Among the entries below, one stretch runs from the line that contains "304 155 2672.2" through the line that contains "227 168 35.63". Repeat that stretch exactly, ends included, and only that.

Scene geometry reasoning data

────

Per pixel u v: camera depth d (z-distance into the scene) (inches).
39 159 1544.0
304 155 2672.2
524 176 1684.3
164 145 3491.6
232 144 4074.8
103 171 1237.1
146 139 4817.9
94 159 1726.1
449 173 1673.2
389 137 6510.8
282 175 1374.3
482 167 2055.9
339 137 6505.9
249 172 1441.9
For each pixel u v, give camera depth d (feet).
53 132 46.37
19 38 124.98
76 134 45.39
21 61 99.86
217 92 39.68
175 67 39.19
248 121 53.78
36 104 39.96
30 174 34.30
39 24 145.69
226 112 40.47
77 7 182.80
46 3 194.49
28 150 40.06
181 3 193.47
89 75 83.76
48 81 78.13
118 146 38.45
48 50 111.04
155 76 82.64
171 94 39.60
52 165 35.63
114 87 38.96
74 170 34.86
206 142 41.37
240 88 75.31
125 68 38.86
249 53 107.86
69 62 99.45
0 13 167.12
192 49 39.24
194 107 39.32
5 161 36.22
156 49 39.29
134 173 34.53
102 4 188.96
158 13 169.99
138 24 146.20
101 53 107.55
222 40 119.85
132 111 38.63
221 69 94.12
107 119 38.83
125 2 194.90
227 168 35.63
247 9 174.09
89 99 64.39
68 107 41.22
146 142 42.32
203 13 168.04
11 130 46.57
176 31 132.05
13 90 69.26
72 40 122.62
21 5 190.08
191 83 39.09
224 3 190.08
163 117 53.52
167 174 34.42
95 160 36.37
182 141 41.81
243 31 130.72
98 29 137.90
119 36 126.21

────

Your response
304 155 2672.2
524 176 1684.3
164 145 3491.6
232 144 4074.8
103 171 1237.1
146 139 4817.9
94 159 1726.1
449 173 1673.2
389 137 6510.8
282 175 1374.3
482 167 2055.9
339 137 6505.9
249 172 1441.9
For each pixel u v, give camera depth d (feet).
53 132 46.37
19 38 124.98
76 134 45.39
21 61 99.86
217 92 39.68
175 67 39.19
248 121 53.78
36 104 39.96
30 174 34.30
39 24 145.69
226 112 40.47
77 7 182.80
46 3 194.49
28 150 40.06
181 3 193.47
89 75 83.76
48 81 78.13
118 146 38.45
48 50 111.04
155 76 82.64
171 94 39.60
52 165 35.63
114 87 38.96
74 170 34.86
206 142 41.37
240 88 75.31
125 68 38.86
249 53 107.86
69 62 99.45
0 13 167.12
192 49 39.24
194 107 39.32
5 161 36.22
156 49 39.29
134 173 34.53
102 4 188.96
158 13 169.99
138 24 146.20
101 53 107.55
222 40 119.85
132 111 38.63
221 69 94.12
107 119 38.83
125 2 194.90
227 168 35.63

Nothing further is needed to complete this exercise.